What the task requires ::
With all pictures omitted, return verbatim the lines from the beginning of the records below through the line containing "in piena luce".

Excerpted records ::
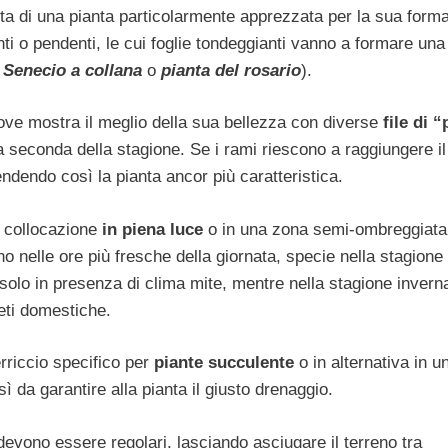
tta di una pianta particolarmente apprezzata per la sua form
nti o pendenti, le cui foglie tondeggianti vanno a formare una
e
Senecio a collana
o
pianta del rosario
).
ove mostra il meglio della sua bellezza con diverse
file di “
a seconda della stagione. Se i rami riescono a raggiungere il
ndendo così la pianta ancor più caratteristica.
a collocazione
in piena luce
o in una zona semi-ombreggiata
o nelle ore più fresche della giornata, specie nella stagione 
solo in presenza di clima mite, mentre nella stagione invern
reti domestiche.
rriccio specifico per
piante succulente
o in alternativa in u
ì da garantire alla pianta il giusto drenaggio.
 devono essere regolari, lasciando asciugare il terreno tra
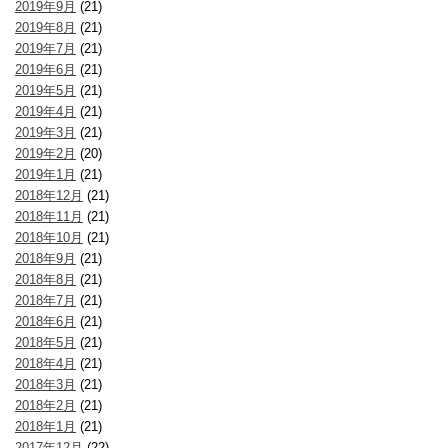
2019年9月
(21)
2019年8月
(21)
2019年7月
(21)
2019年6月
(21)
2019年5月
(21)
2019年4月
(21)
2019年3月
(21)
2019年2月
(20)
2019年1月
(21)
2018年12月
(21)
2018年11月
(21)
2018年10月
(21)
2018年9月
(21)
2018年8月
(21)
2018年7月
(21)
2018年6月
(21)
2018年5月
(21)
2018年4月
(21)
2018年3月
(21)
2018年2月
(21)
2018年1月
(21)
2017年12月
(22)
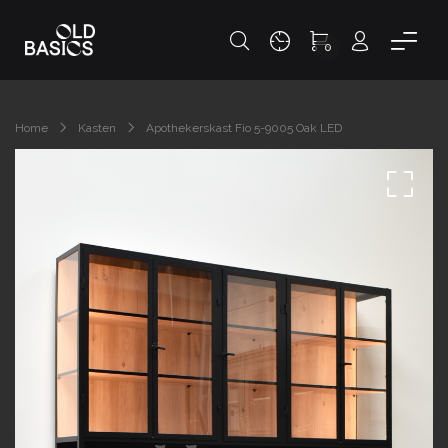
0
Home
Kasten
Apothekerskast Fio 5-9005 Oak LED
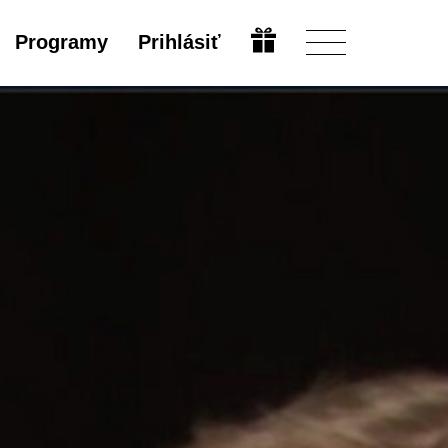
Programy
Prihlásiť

Solution to this exercise ::
tta di una pianta particolarmente apprezzata per la sua form
nti o pendenti, le cui foglie tondeggianti vanno a formare una
e
Senecio a collana
o
pianta del rosario
).
ove mostra il meglio della sua bellezza con diverse
file di “
a seconda della stagione. Se i rami riescono a raggiungere il
ndendo così la pianta ancor più caratteristica.
a collocazione
in piena luce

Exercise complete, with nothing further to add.